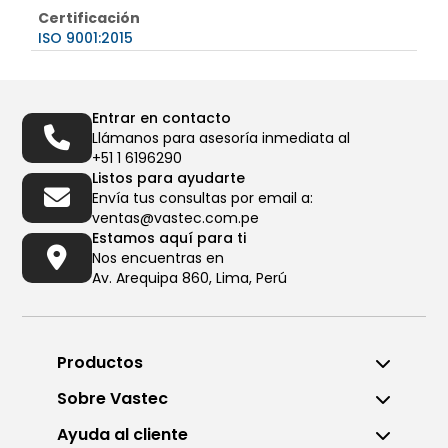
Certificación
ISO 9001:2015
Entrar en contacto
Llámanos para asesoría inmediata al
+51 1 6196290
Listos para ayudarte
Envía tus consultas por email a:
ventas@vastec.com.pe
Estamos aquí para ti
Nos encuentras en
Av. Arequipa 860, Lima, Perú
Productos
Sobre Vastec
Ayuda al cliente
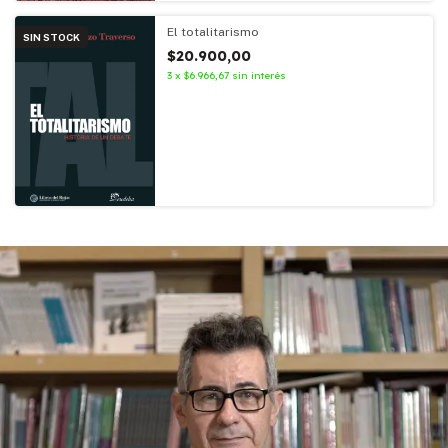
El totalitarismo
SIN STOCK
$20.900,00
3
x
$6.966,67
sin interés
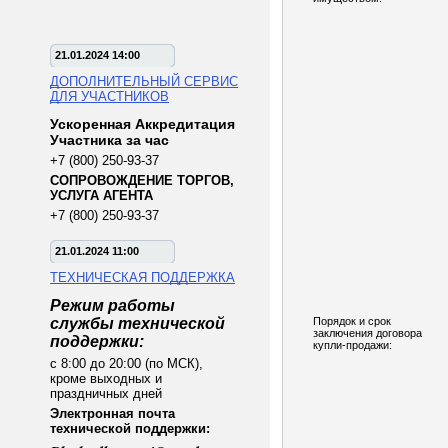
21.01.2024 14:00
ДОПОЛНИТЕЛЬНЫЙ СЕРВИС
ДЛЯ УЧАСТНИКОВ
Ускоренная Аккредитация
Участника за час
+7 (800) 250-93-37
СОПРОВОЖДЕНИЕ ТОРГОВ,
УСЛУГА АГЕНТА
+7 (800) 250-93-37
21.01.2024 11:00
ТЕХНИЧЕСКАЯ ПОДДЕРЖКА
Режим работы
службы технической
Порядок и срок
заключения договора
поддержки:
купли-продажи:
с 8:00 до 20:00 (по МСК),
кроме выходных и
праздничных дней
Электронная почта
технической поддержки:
──────────────────────────────
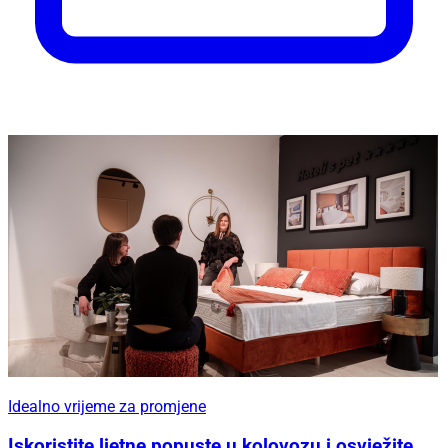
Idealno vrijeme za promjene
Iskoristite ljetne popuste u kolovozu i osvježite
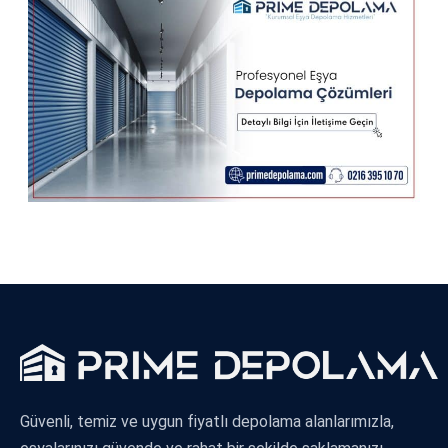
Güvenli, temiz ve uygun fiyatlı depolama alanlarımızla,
──────────────────────────────
**Work order:** Reproduce the lines of the items starting at the line that contains "21.01.2024 14:00" and ending at the line that contains "с 8:00 до 20:00", with "Ускоренная Аккредитация" renamed to "Быстрая Аккредитация" and nothing else altered.

**Response to this exercise:**
21.01.2024 14:00
ДОПОЛНИТЕЛЬНЫЙ СЕРВИС
ДЛЯ УЧАСТНИКОВ
Быстрая Аккредитация
Участника за час
+7 (800) 250-93-37
СОПРОВОЖДЕНИЕ ТОРГОВ,
УСЛУГА АГЕНТА
+7 (800) 250-93-37
21.01.2024 11:00
ТЕХНИЧЕСКАЯ ПОДДЕРЖКА
Режим работы
службы технической
Порядок и срок
заключения договора
поддержки:
купли-продажи:
с 8:00 до 20:00 (по МСК),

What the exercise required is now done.